Hassan and Owen also received legal advice from non-practicing solicitor Darryl Bickler, who has also worked with Casey Hardison, a US citizen sentenced to 20 years in prison for running an LSD lab in Brighton.

"It was great to see the police stuttering their way through this ridiculous position," Darryl told me the evening after the successful appeal. "It's really an attempt to censor freedom of expression. They are basically going round saying, 'We advise you to stop selling these things, and if you don't we will close your shop.' They start whinging about children and safety, but it's not their job to appoint themselves in that capacity; their job is to apply the law."

Darryl claims the police did not do a test purchase, but simply relied on the fact that some people leaving the head shop were found to have had cannabis on their person.

"For someone to strike back and show the police up for the nonsense they have done in this action is really great," adds Darryl.

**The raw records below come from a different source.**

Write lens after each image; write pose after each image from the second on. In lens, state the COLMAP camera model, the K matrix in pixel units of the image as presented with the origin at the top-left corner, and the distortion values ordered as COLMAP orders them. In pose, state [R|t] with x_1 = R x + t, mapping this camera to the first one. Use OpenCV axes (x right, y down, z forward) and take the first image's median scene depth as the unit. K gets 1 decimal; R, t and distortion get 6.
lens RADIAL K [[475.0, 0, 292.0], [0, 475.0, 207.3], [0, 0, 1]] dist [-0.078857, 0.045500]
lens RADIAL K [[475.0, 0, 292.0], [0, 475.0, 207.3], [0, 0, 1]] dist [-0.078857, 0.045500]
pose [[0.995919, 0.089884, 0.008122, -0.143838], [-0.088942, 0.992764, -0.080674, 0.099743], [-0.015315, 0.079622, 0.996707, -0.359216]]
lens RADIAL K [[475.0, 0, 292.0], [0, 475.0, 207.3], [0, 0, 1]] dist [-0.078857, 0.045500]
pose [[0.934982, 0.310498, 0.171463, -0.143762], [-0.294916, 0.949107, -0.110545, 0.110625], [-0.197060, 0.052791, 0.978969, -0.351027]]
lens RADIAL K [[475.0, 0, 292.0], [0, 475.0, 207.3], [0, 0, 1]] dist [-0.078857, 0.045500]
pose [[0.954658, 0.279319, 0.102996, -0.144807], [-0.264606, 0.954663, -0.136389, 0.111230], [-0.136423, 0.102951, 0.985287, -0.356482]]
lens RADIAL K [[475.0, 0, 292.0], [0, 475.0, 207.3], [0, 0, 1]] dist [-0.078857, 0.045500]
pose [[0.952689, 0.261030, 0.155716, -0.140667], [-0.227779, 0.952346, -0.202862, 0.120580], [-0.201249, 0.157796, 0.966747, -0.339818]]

Darryl argues that head shop owners should be allowed to give advice to customers about their products, especially in the case of legal highs, which can be "exceedingly dangerous if misused"—as was the case with those kids from Luton who took them before school last week and didn't even make it to first period. One local authority, Lincoln, has even banned the taking of legal highs in public places.

"What you need is experienced, clever people in shops who can tell you what to do, but if you do that you get locked up," says Darryl. "You can't criminalize people who think they are on the right side of the law. But you get some police officers who want to abuse their power and make up the law as they go along."